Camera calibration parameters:
..............................
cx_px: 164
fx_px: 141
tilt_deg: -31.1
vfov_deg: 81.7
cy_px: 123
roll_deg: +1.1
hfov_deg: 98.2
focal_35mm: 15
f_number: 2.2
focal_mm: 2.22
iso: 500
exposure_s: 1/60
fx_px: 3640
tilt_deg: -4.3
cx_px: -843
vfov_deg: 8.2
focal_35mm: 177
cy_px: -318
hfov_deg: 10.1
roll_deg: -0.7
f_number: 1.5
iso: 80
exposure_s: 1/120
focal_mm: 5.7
..............................
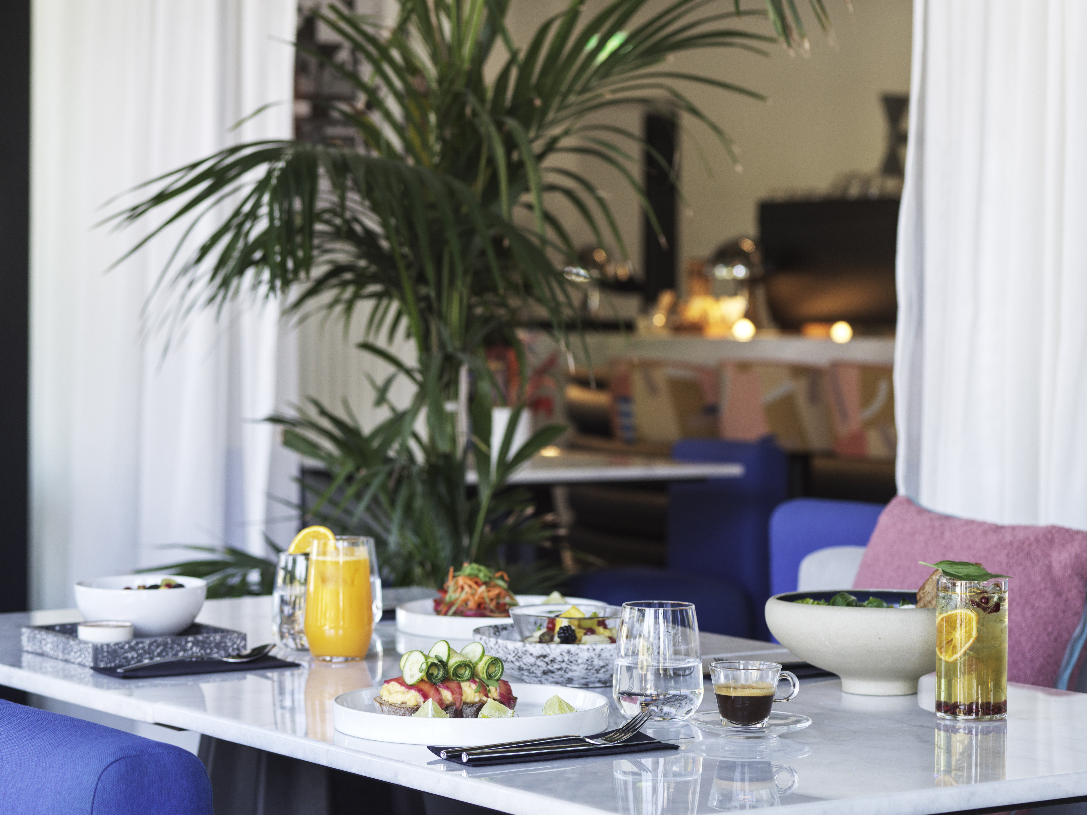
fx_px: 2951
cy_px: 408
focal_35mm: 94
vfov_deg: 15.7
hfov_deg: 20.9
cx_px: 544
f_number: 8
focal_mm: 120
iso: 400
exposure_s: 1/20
..............................
What the task asks: As the answer, set down only the lines from the data above between the one holding "exposure_s: 1/60" and the one holding "focal_mm: 5.7", inclusive, exactly as they read.

Exercise response:
exposure_s: 1/60
fx_px: 3640
tilt_deg: -4.3
cx_px: -843
vfov_deg: 8.2
focal_35mm: 177
cy_px: -318
hfov_deg: 10.1
roll_deg: -0.7
f_number: 1.5
iso: 80
exposure_s: 1/120
focal_mm: 5.7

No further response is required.